A quick pick on Brazilian television
Another quick short “review from an interview” (remark which seems to be proving a style in my wiriting here for the festival…), this time with Ricardo Pereira – foreign correspondent from Rede Globo – gladly done in Portuguese and of much interest to luso-speakers and not just us (that’s why it’s in English here).
We talked a bit after the debate on Press Freedom in Latin America, and I asked him about the taking of TV Globo to Portugal. But before, a little footnote: Rede Globo is the biggest media chain in Brazil and the four biggest in the world, owned by another “RM” – but no, it’s not Rupert Murdoch, it’s Roberto Marinho (now Roberto Marinho Foundation, since he died in 2003). And besides the open channel (with many other regional branches,), Globo has a 24-hour news channel for cable TV, Globo News, correspondents around the world and has also been subject of many controversies, in which Roberto Marinho had his part also. Footnote parenthesis closed.
I asked Ricardo Pereira about the recent creation of a Globo branch in Portugal – and why wasn’t it done before, given the cultural and linguistic compatibility – and how does it work, if they create original content there or just import the programs produced back in Brazil. He said that for now, just one program is being produced in Portugal, “Cà Estamos”. “It’s a weekly program that goes on air every saturday, and the idea is to look for what is there of Brazilian culture in Portugal, but the idea is to identify with Portuguese audience, showing them a liitle of the Brazilian culture under their own point of view”. And it’s got a logical explanation: “2/3 of the subscribers to TV Globo in Portugal are Portuguese people”. Now, concerning the core of what is broadcasted, it’s mainly TV programs produced by TV Globo, with a specific characteristic: no much of soap-operas because “most of them are already transmitted through SIC Portugal for some years now, and to cover these ‘holes’ in the agenda, we put some GNT and GloboSat programs in their place”.
And concerning the “delay” on the arrival of Globo in Portugal (let’s consider that the first Brasilian soap-opera was broadcasted to Portuguese lands in 1977, “Gabriela, Cravo e Canela” and there’s a massive consumption of Brazilian music and culture in the country.

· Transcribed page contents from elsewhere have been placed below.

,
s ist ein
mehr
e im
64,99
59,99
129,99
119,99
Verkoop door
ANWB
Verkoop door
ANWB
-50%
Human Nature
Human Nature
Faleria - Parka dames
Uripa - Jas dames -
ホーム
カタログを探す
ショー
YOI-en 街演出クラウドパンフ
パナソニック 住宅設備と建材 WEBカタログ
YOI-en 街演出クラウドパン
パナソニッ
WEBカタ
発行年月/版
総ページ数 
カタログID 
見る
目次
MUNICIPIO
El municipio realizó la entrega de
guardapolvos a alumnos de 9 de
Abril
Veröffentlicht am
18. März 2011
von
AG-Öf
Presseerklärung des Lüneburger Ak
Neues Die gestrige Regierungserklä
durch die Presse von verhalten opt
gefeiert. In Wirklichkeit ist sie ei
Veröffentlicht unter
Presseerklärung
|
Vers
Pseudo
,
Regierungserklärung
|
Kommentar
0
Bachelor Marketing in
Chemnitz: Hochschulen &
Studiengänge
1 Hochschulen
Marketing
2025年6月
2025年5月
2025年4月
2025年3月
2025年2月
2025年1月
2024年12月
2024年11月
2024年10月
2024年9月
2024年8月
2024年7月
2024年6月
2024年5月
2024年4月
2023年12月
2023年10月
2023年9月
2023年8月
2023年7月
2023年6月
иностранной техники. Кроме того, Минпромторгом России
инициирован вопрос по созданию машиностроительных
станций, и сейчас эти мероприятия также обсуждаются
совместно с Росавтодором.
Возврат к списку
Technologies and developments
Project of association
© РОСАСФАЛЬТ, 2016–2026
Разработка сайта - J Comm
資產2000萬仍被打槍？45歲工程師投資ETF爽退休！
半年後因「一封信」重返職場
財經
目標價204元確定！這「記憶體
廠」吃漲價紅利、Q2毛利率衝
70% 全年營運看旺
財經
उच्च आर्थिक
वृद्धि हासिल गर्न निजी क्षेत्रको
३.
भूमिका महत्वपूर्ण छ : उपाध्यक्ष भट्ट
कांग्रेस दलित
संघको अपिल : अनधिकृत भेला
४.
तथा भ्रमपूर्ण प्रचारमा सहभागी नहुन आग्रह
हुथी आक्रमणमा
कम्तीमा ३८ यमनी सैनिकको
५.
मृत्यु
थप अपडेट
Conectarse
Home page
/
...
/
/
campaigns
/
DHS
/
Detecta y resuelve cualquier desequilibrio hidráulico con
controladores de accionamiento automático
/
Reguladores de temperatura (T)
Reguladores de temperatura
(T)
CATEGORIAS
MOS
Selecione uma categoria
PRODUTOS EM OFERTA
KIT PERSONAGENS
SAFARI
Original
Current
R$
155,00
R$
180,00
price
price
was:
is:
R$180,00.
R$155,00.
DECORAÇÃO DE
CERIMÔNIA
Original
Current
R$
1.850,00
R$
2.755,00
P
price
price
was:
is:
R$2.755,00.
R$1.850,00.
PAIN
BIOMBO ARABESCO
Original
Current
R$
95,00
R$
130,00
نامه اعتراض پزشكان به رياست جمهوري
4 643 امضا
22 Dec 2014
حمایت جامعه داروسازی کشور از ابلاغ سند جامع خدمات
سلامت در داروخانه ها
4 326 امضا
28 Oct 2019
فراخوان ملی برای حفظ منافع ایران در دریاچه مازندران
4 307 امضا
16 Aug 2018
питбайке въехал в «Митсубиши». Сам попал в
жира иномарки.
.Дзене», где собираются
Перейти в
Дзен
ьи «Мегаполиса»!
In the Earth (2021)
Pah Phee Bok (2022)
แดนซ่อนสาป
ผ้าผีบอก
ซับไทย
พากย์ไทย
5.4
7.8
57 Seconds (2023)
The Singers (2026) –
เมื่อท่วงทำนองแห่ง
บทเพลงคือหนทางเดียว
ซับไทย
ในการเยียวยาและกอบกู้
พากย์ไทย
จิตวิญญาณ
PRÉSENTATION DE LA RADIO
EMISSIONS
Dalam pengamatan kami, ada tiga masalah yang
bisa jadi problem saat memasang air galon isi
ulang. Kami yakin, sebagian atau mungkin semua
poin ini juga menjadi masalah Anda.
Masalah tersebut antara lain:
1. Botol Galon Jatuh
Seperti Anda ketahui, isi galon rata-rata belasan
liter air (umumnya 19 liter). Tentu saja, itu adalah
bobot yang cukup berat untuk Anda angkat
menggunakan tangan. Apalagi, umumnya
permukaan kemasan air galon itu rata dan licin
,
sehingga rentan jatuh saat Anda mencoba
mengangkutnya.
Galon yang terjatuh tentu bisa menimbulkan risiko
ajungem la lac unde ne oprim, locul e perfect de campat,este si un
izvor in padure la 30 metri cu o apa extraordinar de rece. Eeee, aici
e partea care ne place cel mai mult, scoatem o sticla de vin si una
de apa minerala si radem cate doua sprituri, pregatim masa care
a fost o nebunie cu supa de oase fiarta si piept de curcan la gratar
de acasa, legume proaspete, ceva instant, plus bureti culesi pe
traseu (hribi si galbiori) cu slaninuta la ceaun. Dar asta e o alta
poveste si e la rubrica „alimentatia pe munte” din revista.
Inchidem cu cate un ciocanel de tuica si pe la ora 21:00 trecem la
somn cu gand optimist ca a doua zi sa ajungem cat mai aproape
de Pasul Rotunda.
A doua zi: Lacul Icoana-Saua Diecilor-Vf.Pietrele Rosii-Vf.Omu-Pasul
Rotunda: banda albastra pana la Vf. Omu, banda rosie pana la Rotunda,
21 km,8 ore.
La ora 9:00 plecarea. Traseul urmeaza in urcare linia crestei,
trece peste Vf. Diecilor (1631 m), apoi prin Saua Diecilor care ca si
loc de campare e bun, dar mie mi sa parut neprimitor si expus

So I consider the little more than one-year-old Brazilian television in the country as a delay), Pereira said that it was because the “Portuguese market used to be somehow disdained for its size, it isn’t that big. But since we sent a corrrespondent to Lisbon we could expand more our view on it and noticed that it was really worth it”, and not just because of the numbers, but also to aggregate more culturally speaking, he added.
When we talked about the profile of the viewer of Globo Internacional (now comprising everywhere the company is represented, and not just in Portugal), Ricardo told me that “the profile of Brazilian immigrants have changed a lot along the years, and it’s not anymore whether people running away from poverty or those who can afford to spend their money on international trips and gap years. We have a lot of people who come to Europe hired by big companies already, people in international marriages and students of all kinds”, and it seems that the audience is not at all composed just by immigrants who miss their sunny land. Brazilian people living abroad like know what goes on back home, but are also curious to discover what goes on the screen of the countries they’re living in (or young people, for example, might almost hardly watch TV – adendum from my own). And one other interesting thing he pointed was the fact that “Brazilian people are much more scattered in Europe than in the United States”, and it tells something about the reach Rede Globo also. “In the States, brazilians tend to get together and form big communities, and in Europe the mechanism is different, they’re close but not knotted that tight. We have subscribers in Nothern Europe, Southern Europe, Asia and even close to the Artic Polar Circle, where we have a Brazilian woman who got married there and wants to have a bit from home in her current home”.
It proves once more the “pseudo-theory” I’ve always had and still have: “we’re everywhere!”